Professora da Universidade de Brasília (UnB) e do Instituto Brasileiro de Ensino, Desenvolvimento e Pesquisa (IDP), Laura Schertel, que preside a Comissão de Direito Digital da Ordem dos Advogados do Brasil (OAB), aponta que questões como segurança e gestão da informação, além de proteção de dados, são temas do futuro que já se aplicam no presente — e por isso as empresas não podem se descuidar. 

“O sistema de inteligência artificial está sendo usado em todos os setores. As empresas vão ter que estar ainda mais atentas, ampliar gerenciamento, mudar seus processos para conseguir extrair o valor dos dados ao mesmo tempo em que geram confiança aos cliente e mitigam os riscos”, destaca. 

Gustavo Artese, advogado especialista em LGPD e regulação digital, classifica a situação atual do mercado em relação à LGPD como “ressaca pós-boom”. A explicação é que, tão logo se deu a aprovação, o excesso de expectativa superaqueceu o mercado nos primeiros anos. Com o tempo, o tema passou a ser visto como algo da ordem do operacional, algo a ser cumprido, não mais estratégico. 

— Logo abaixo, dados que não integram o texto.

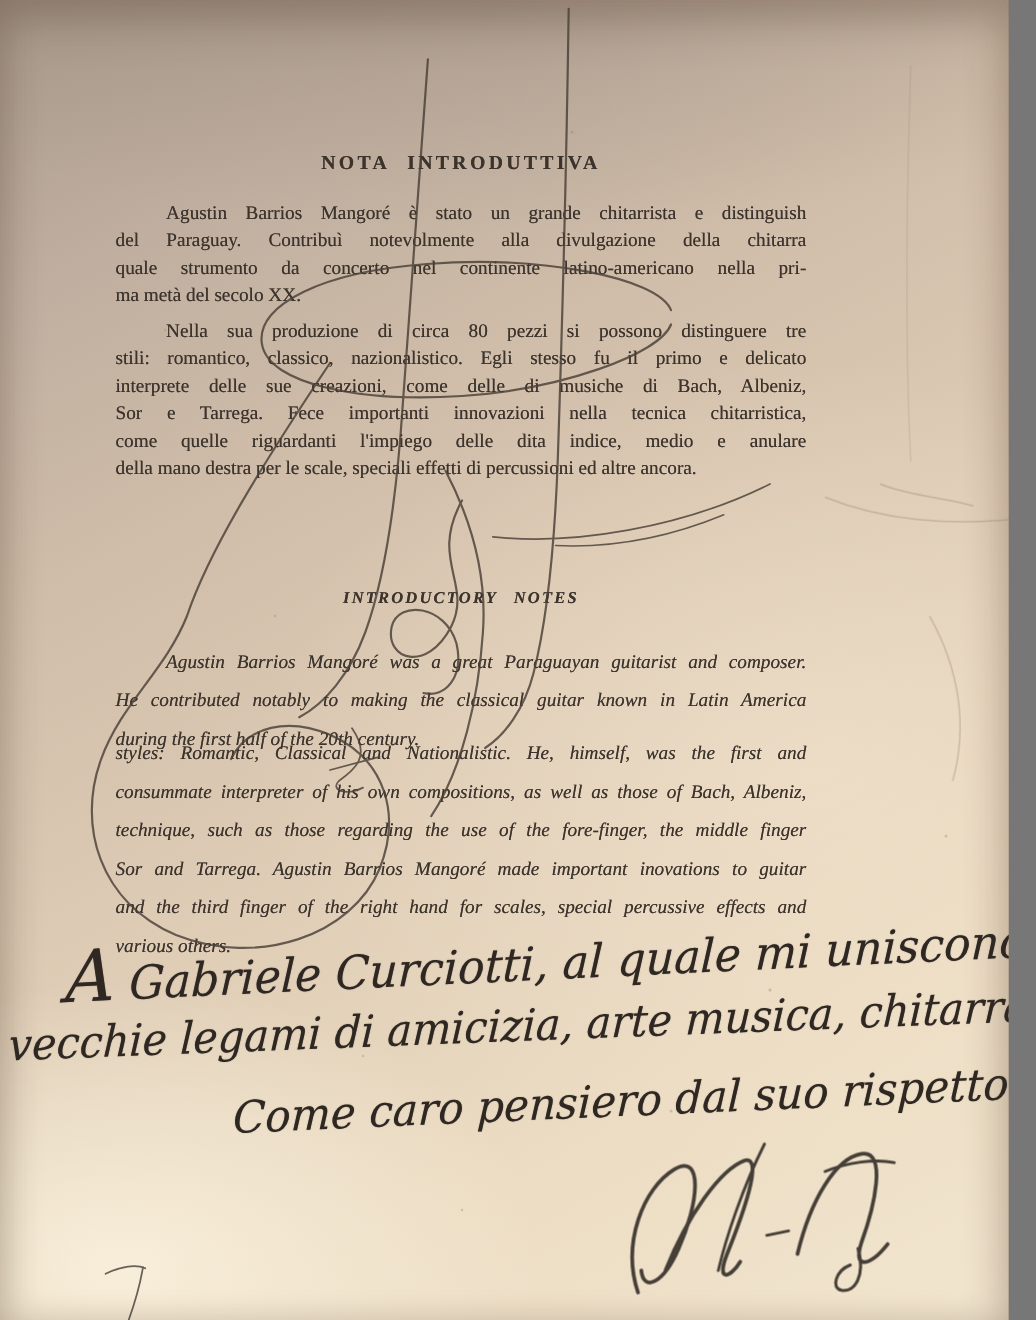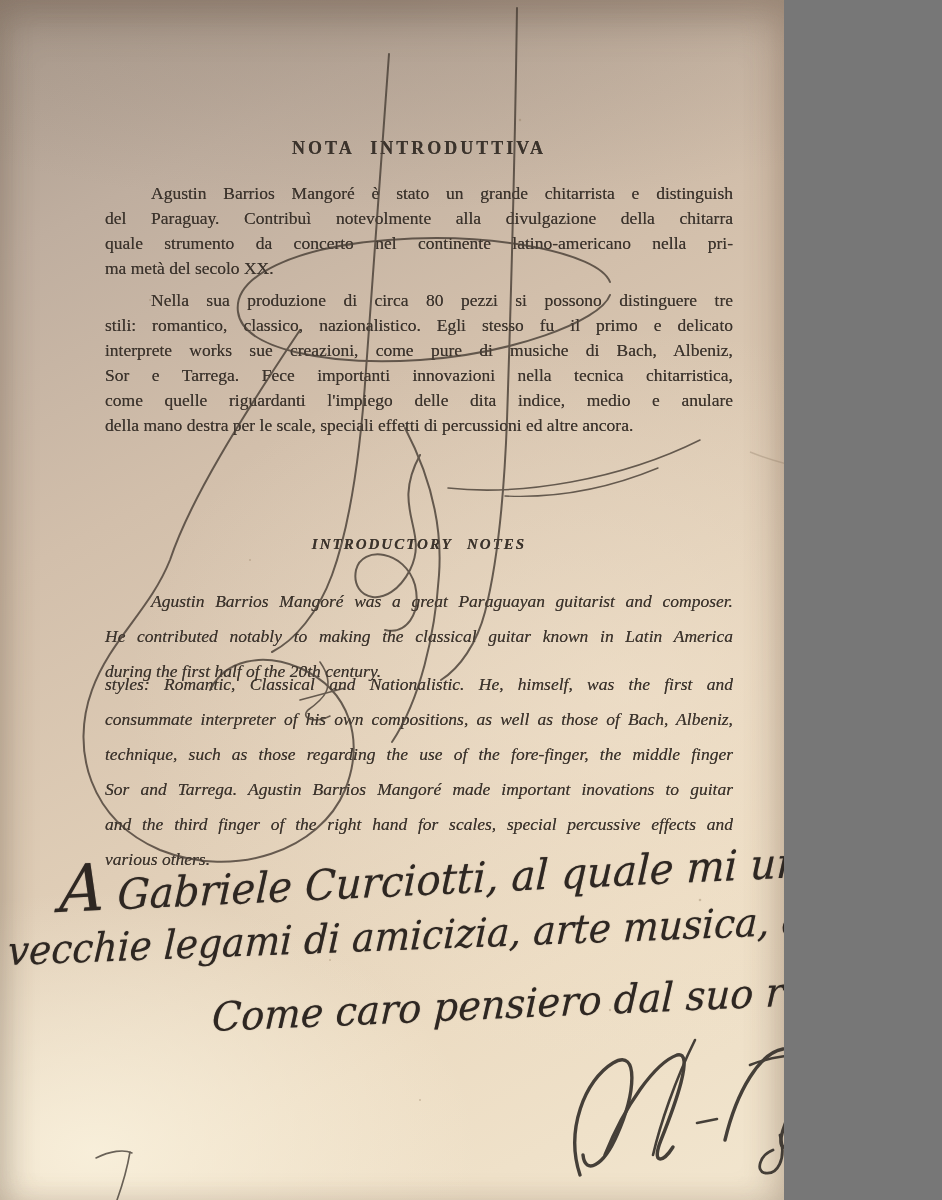"NOTA INTRODUTTIVA" .page { width: 784px -> 917px }
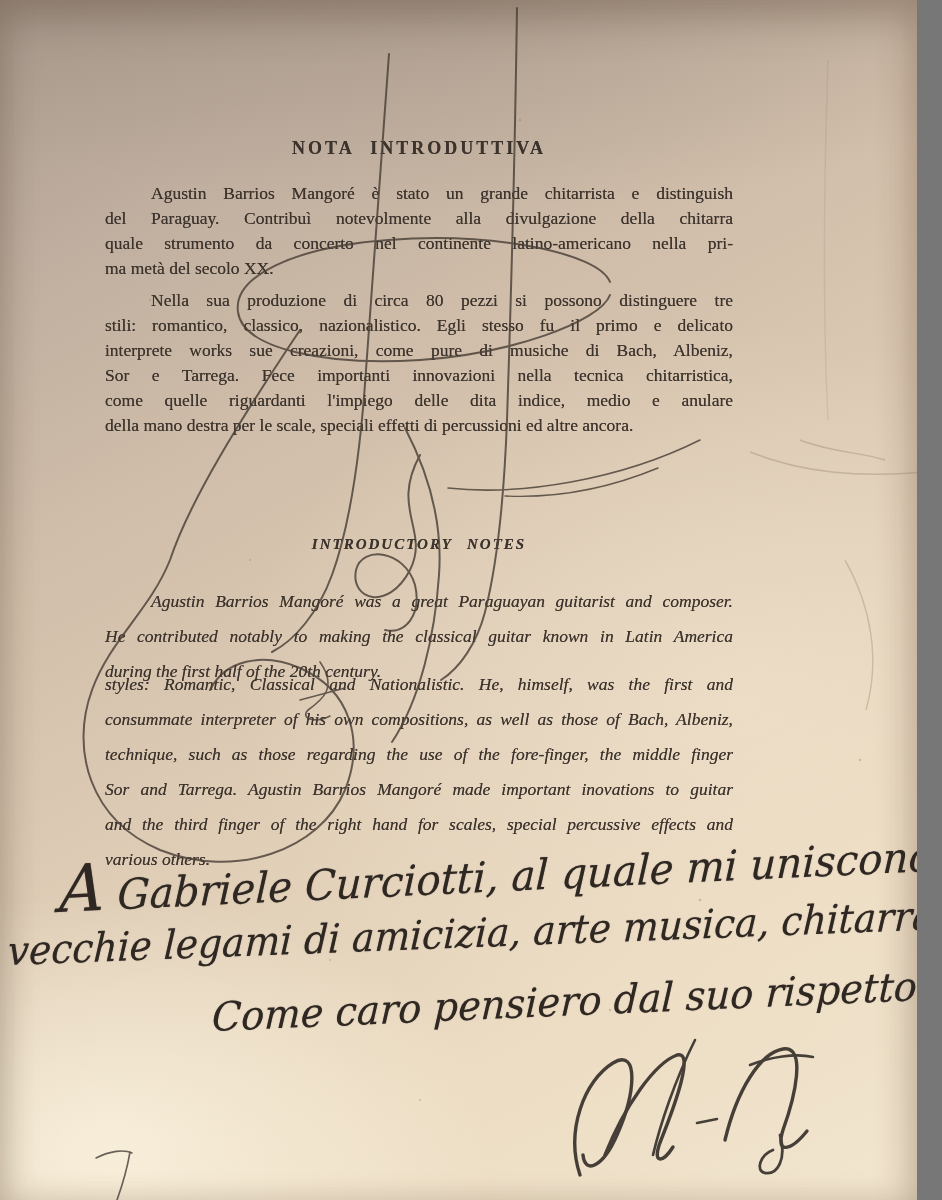"interprete works sue creazioni, come" div.pline { text: works sue creazioni, come pure -> delle sue creazioni, come delle }
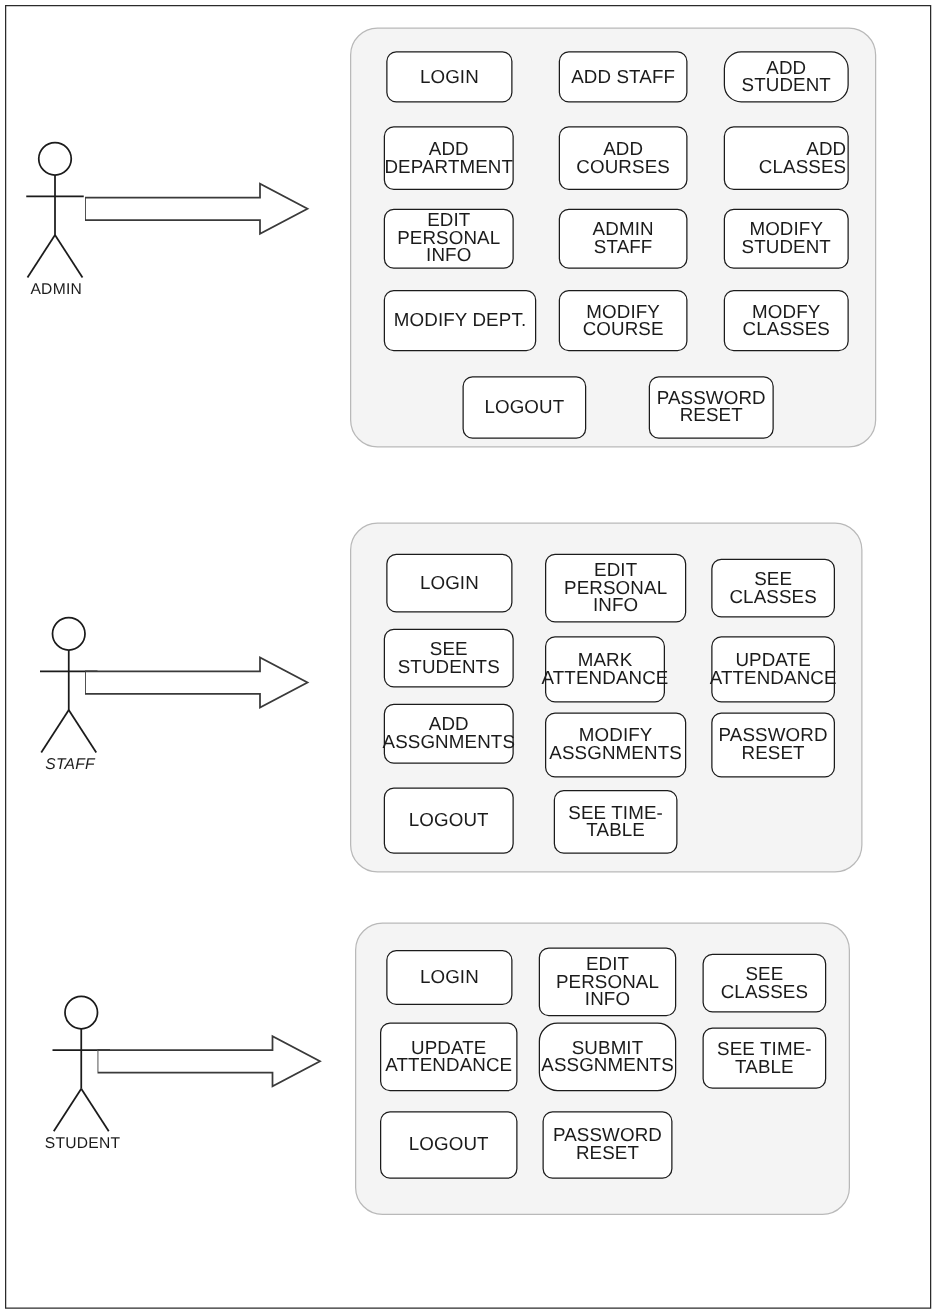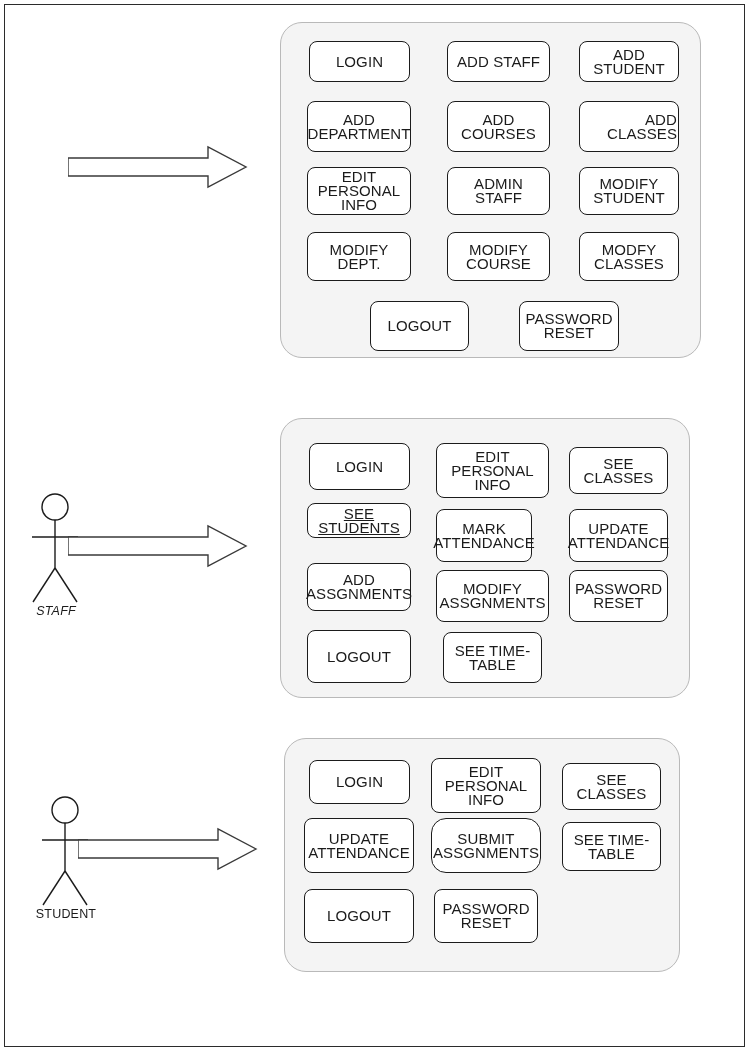"ADD STUDENT" div.usecase { border-radius: none -> 14px }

O especialista, no entanto, alerta para a necessidade de os grupos econômicos manterem a estruturação e adequação iniciadas, pois, numa perspectiva de futuro, a LGPD se converterá em um dos principais pilares de algo maior, denominado “regulação digital”. 

“Está havendo um movimento para a regulação digital, e ela [a LGPD] é a parte que diz respeito aos dados pessoais. Vai ter outra parte que é totalmente ligada à automatização de processos por meio de inteligência artificial. Isso tudo também demandará muito mais segurança da informação”, projeta. 

Para Artese, o Brasil terá um tripé regulatório. “Tem a proposta de projeto que é a Política Nacional de Cibersegurança, o projeto de lei de regulação de IA (PL 2.338/2023) e a LGPD. Quando juntar as três coisas, aí passa a ter mais relevo” avalia.

Na avaliação dele, a baixa momentânea do mercado vai ser corrigida muito em breve, mas em um contexto de demandas ainda maiores e com novas pressões sobre o uso de informações. “A LGPD é uma das licenças sociais que vai ser necessária para se extrair valor de dados. A regulação digital é inescapável, inevitável”, completa. 

Por outro lado, o momento pode não ser o mais adequado para fazê-lo no campo da inteligência artificial, segundo o advogado André Marsiglia, especialista em Direito Digital. “Um projeto de lei atira naquilo que ele enxerga. E o que a gente enxerga hoje nesta seara é muito pouco. O projeto já nasce insuficiente porque nós não temos ainda a dimensão de nem 1% dos problemas que isso pode alcançar no futuro. O ideal, neste momento, é que não tenhamos uma lei específica a respeito e que encontremos soluções casa a caso”.